L’ANPE, nouvelle clé de voûte d’une politique unifiée pour la protection de l’enfance

Des enfants vivant dans la rue. DR

Revue de presseFace à un phénomène social préoccupant illustré par des milliers d’enfants en situation de vulnérabilité, le gouvernement engage une réforme structurelle. L’adoption du projet de loi créant l’Agence nationale de protection de l’enfance, et le décret instaurant une allocation mensuelle signalent une volonté de transcender le cadre juridique pour bâtir une protection effective, pilotée par une philosophie renouvelée, centrée sur l’intérêt supérieur de l’enfant. Cet article est une revue de presse tirée du quotidien Al Ahdath Al Maghribia.

Le 26/01/2026 à 17h53

La question de la protection de l’enfance a désormais dépassé le seul débat normatif, pour s’imposer comme l’une des pierres de touche de l’efficacité des politiques publiques, éprouvant leur capacité à traduire les textes en réalités des plus tangibles. C’est dans ce contexte exigeant que s’inscrivent deux mesures récentes: l’adoption, le 19 janvier 2026 par la commission de Justice, du projet de loi n°29.24 portant création de l’Agence nationale de protection de l’enfance (ANPE), et la promulgation d’un décret accordant une allocation mensuelle de 500 dirhams aux enfants pris en charge par les centres d’accueil sociaux.

Les chiffres officiels révèlent l’ampleur de ce défi: près de 29 000 enfants ont été en contact avec la justice sur une année, répartis dans plus de 24 000 affaires impliquant des mineurs, rapporte Al Ahdath Al Maghribia de ce mardi 27 janvier. Ces statistiques, loin de refléter la seule activité judiciaire, révèlent la profondeur d’une problématique sociale, que viennent approfondir des estimations nationales faisant état de dizaines de milliers d’«enfants des rues» et d’un phénomène, persistant, d’enfants abandonnés.

Pour affronter cette réalité complexe, le projet de loi n°29.24 se propose d’instaurer un cadre juridique unificateur, dépassant les approches fragmentaires du passé. Il ne s’agit plus seulement d’organiser la prise en charge des enfants en danger ou en conflit avec la loi, mais de refonder la philosophie même de la protection autour des principes de suivi continu, d’intégration sociale et de l’intérêt supérieur de l’enfant érigé en pierre angulaire. Cette évolution est cruciale, alors que des milliers d’enfants continuent de se retrouver chaque année devant la justice, faute d’interventions préventives suffisantes.

Le cœur de cette transformation réside dans la création de l’ANPE, conçue comme le mécanisme central de collecte et de coordination de l’action étatique dans ce domaine.
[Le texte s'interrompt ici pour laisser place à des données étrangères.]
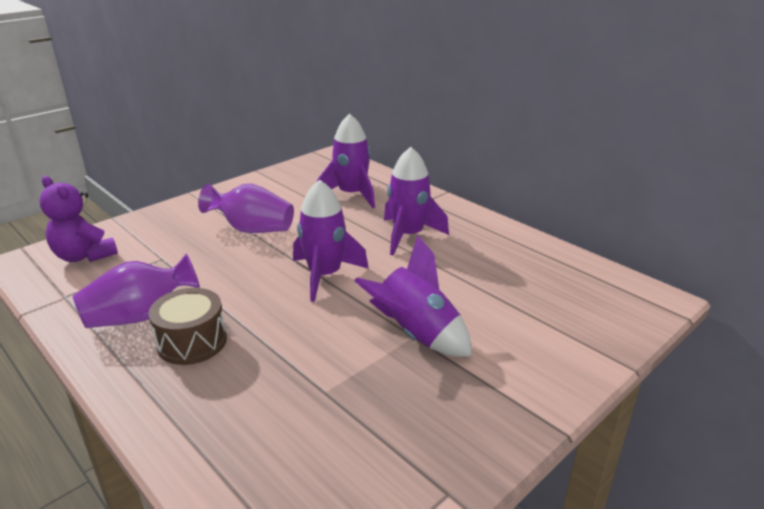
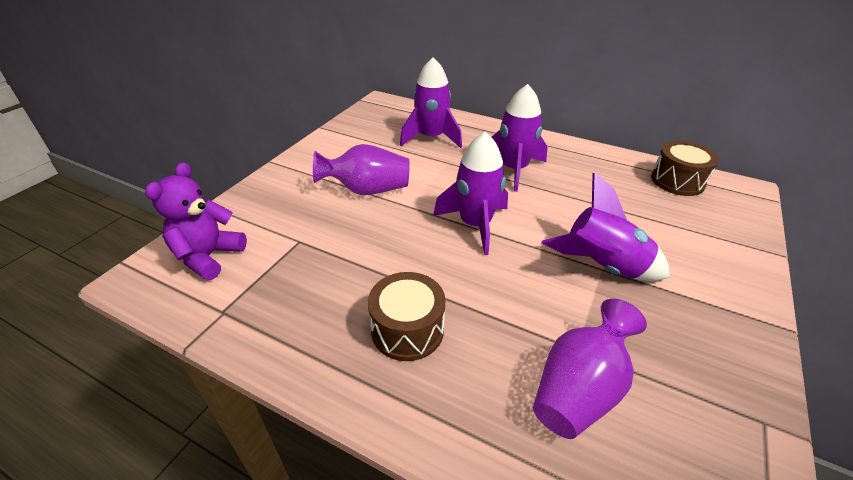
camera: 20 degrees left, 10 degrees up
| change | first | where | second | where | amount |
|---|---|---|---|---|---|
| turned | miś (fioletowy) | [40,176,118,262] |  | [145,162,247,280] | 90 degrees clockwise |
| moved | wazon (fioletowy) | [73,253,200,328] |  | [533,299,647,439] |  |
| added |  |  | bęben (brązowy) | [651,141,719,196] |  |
Dotée de missions stratégiques, cette agence sera chargée de piloter la politique nationale, d’assurer le suivi des enfants vulnérables et de fédérer les interventions des divers secteurs gouvernementaux et établissements publics concernés. Son rôle s’étendra à l’élaboration de programmes de prévention, ainsi qu’à la mise en œuvre d’un système national de veille, de collecte de données et d’évaluation d’impact.

L’ANPE n’entend pas se substituer aux acteurs existants, mais incarner une gouvernance intersectorielle, assumant une fonction de pilotage et de coordination, écrit Al Ahdath Al Maghribia. Elle vise à combler un vide, historique: celui d’une vision centralisée et d’une direction unifiée pour un dispositif longtemps éparpillé, afin que la protection de l’enfance cesse d’être une ambition législative, pour devenir une réalité véritablement vivante et, somme toute, efficace.